> _Direction_
Copy out the lines below word for word, starting at the line containing "genus: Picea" and ending at the line containing "genus: Ocotea". Include both of those lines and nothing outside them.

> _Extracted entries_
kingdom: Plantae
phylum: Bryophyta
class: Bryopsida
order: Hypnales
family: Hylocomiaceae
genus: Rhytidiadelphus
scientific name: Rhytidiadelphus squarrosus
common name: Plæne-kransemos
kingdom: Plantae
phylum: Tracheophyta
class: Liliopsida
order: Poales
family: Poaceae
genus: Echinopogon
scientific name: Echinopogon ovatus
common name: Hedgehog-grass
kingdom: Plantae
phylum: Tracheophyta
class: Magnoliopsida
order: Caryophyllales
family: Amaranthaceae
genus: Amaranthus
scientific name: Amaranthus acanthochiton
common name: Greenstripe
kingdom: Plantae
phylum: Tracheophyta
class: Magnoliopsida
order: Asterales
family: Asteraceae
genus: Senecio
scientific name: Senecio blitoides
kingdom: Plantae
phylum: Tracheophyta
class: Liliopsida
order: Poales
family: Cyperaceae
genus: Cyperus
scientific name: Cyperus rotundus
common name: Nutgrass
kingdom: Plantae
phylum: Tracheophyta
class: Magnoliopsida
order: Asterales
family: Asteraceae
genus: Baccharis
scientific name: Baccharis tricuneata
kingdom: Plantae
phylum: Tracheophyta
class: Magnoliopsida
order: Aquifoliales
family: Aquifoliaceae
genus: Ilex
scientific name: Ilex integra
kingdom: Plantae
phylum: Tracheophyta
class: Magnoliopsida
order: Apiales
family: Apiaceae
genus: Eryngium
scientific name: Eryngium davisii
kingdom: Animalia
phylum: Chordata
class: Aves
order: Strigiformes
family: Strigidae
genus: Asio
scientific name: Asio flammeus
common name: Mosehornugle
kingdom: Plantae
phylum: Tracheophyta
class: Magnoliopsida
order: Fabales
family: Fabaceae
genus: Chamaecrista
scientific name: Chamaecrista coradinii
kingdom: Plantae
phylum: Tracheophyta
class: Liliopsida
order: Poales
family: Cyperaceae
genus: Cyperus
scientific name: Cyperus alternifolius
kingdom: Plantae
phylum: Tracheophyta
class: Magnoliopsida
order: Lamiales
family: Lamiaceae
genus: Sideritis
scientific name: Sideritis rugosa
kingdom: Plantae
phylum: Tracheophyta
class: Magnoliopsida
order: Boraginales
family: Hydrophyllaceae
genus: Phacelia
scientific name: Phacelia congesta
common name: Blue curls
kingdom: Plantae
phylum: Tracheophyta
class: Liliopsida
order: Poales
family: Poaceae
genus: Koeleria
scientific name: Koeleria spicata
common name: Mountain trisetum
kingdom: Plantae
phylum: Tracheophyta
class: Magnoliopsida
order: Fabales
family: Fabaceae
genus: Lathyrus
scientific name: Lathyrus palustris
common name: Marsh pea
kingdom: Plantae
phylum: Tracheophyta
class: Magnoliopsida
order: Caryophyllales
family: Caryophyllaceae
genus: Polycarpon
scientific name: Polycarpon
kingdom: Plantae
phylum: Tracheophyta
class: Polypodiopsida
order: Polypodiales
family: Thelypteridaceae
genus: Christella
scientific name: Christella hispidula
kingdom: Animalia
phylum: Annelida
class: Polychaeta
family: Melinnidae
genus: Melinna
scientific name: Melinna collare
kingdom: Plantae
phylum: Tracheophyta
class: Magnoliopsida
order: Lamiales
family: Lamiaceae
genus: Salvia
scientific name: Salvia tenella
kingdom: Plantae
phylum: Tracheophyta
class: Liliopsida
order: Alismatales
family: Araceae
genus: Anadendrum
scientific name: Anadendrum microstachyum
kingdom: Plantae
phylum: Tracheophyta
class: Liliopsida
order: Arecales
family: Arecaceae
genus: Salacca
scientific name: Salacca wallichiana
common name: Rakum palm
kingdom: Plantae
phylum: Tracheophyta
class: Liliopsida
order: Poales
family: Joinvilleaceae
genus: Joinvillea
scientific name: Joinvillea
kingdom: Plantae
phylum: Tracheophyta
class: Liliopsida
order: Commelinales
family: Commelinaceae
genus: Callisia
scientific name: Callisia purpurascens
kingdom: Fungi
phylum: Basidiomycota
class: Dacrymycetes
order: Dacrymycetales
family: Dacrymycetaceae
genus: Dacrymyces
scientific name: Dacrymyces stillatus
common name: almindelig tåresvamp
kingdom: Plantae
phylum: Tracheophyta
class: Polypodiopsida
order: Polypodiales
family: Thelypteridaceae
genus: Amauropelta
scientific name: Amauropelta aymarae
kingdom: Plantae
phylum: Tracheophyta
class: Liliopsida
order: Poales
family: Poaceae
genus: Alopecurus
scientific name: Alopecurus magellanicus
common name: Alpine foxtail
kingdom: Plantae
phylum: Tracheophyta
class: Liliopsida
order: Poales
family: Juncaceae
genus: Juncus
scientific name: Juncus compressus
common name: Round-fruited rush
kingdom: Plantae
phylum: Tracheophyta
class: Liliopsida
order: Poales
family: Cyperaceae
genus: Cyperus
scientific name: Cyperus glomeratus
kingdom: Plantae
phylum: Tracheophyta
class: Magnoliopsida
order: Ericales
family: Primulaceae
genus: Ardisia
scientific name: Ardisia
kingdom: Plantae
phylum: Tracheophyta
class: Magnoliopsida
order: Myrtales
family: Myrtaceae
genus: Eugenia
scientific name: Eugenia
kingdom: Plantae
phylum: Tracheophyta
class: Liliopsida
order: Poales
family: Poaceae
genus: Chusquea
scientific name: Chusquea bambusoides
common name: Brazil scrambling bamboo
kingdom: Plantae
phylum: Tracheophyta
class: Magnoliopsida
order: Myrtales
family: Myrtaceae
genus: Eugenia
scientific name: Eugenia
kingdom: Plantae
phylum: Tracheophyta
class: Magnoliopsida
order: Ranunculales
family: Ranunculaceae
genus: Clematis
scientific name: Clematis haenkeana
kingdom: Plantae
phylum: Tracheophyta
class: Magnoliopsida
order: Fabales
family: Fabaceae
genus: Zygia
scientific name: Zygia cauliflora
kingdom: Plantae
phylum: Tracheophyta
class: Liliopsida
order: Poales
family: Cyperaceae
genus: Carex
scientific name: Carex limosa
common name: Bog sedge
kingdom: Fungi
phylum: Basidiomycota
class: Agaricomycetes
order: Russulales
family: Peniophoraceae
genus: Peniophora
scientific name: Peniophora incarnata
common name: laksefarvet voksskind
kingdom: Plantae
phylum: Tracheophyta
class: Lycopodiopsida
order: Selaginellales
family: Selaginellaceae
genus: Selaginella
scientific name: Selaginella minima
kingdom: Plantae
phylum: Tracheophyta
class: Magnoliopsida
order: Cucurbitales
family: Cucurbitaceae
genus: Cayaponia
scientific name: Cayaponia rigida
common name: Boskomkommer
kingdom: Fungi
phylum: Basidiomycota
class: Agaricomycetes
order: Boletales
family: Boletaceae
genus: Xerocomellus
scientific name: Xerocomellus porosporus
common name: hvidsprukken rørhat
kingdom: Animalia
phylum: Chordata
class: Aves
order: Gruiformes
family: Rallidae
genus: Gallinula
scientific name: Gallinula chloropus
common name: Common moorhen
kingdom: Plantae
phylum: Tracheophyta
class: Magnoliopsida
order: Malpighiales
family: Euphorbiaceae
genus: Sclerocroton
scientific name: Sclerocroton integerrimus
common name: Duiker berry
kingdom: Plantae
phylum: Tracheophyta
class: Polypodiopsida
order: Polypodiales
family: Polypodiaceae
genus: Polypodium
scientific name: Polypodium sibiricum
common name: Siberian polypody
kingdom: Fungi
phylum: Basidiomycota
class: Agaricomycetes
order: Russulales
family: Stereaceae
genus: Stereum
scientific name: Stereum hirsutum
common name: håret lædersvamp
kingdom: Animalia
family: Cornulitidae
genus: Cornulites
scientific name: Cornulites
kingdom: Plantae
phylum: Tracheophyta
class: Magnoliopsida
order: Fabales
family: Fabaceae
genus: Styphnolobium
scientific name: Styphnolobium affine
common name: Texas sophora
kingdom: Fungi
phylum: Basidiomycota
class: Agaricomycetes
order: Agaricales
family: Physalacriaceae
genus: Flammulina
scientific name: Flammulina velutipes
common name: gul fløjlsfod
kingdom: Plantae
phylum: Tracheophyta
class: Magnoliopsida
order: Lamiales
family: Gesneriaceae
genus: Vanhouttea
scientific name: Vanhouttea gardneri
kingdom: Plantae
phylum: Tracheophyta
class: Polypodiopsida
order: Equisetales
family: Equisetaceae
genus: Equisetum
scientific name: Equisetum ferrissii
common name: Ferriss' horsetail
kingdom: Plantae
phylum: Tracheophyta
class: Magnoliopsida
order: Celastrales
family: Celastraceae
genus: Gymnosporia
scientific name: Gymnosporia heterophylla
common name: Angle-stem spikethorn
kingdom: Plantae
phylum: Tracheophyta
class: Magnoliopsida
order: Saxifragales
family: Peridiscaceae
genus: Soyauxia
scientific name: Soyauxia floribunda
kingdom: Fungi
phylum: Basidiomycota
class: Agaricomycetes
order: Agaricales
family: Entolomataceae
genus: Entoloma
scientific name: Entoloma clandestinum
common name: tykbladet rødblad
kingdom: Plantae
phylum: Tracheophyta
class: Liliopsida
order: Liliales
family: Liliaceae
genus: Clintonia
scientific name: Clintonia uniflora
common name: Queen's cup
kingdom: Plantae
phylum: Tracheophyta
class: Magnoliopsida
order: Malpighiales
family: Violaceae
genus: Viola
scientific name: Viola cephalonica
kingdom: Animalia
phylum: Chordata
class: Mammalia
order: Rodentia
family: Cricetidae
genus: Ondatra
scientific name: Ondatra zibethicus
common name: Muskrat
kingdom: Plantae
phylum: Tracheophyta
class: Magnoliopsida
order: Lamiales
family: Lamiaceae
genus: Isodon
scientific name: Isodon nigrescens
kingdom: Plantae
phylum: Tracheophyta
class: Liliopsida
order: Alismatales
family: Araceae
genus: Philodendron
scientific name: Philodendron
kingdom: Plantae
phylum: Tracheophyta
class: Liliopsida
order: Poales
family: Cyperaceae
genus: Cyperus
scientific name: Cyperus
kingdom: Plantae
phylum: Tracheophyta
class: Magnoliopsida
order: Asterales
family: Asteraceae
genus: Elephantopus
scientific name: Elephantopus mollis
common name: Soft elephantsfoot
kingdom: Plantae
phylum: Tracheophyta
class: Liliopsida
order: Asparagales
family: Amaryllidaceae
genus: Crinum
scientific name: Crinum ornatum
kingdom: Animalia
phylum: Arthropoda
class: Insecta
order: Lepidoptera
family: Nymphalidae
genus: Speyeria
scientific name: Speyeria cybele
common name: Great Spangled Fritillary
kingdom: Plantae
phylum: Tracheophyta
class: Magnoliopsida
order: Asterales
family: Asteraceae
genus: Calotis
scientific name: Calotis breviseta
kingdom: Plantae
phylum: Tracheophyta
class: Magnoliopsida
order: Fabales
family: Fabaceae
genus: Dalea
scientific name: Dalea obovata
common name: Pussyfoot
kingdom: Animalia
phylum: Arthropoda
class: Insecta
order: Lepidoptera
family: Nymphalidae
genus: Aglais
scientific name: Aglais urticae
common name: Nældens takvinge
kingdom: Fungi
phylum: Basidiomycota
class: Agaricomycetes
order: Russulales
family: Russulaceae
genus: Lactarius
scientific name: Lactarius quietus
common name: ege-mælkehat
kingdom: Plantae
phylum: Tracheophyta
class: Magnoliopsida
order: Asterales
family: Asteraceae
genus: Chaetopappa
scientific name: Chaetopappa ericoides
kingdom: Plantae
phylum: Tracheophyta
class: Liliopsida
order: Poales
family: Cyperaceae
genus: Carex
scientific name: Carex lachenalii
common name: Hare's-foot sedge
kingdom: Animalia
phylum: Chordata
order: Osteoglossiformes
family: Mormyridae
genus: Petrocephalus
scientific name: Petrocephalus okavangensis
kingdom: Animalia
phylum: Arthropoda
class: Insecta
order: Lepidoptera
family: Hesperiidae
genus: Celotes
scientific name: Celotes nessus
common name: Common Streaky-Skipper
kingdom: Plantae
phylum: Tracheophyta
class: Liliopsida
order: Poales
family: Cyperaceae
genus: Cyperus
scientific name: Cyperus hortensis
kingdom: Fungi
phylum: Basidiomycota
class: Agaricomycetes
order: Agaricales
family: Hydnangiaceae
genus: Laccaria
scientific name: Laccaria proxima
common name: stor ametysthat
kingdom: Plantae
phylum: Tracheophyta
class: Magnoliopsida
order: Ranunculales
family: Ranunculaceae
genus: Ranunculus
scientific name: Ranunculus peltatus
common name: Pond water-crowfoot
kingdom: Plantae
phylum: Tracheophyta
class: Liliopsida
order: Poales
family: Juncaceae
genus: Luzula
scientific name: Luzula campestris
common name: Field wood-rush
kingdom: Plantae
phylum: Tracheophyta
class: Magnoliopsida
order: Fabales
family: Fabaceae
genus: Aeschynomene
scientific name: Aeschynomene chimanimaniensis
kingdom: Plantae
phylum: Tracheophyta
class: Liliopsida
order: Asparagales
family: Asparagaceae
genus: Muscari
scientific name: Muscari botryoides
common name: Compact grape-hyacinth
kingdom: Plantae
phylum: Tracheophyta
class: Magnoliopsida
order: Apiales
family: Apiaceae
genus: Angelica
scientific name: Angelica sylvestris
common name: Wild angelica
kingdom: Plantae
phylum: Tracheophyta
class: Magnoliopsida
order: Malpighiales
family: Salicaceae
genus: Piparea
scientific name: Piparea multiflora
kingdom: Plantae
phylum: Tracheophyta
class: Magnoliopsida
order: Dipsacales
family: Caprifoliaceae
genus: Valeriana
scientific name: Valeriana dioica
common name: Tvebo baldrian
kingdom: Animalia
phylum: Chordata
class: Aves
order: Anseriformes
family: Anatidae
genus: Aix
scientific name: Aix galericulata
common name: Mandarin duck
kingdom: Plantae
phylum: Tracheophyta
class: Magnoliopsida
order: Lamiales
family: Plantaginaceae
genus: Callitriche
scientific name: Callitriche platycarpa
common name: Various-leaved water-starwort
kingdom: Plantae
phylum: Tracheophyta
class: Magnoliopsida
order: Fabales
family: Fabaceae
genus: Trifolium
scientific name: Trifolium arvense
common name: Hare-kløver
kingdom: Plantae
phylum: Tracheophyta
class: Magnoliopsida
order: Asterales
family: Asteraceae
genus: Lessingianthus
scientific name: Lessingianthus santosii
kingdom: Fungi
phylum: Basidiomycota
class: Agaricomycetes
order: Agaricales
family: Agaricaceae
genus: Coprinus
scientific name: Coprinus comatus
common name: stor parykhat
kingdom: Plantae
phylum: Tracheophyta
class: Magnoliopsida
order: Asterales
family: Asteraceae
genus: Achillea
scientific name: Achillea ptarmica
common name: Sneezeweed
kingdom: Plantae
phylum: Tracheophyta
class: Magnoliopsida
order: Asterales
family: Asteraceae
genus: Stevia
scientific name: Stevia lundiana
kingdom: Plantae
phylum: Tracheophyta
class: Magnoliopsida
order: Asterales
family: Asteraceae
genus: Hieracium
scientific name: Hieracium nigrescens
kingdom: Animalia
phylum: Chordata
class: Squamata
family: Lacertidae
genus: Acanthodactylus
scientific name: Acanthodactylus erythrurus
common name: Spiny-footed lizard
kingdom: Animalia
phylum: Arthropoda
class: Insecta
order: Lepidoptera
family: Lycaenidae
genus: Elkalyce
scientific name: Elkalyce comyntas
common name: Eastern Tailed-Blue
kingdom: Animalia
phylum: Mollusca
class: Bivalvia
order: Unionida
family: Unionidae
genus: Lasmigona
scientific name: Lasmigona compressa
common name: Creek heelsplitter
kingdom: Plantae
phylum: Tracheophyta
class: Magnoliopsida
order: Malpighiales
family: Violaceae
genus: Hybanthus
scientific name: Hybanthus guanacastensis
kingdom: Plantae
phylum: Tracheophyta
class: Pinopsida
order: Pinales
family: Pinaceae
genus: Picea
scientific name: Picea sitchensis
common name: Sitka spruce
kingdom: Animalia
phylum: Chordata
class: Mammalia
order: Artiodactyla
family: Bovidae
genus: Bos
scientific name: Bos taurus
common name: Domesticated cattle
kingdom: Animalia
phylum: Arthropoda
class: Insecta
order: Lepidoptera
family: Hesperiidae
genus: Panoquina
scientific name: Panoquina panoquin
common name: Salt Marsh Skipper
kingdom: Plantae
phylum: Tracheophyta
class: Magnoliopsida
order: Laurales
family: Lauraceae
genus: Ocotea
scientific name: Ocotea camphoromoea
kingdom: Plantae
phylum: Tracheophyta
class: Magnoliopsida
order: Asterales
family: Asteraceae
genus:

> _Expected answer_
genus: Picea
scientific name: Picea sitchensis
common name: Sitka spruce
kingdom: Animalia
phylum: Chordata
class: Mammalia
order: Artiodactyla
family: Bovidae
genus: Bos
scientific name: Bos taurus
common name: Domesticated cattle
kingdom: Animalia
phylum: Arthropoda
class: Insecta
order: Lepidoptera
family: Hesperiidae
genus: Panoquina
scientific name: Panoquina panoquin
common name: Salt Marsh Skipper
kingdom: Plantae
phylum: Tracheophyta
class: Magnoliopsida
order: Laurales
family: Lauraceae
genus: Ocotea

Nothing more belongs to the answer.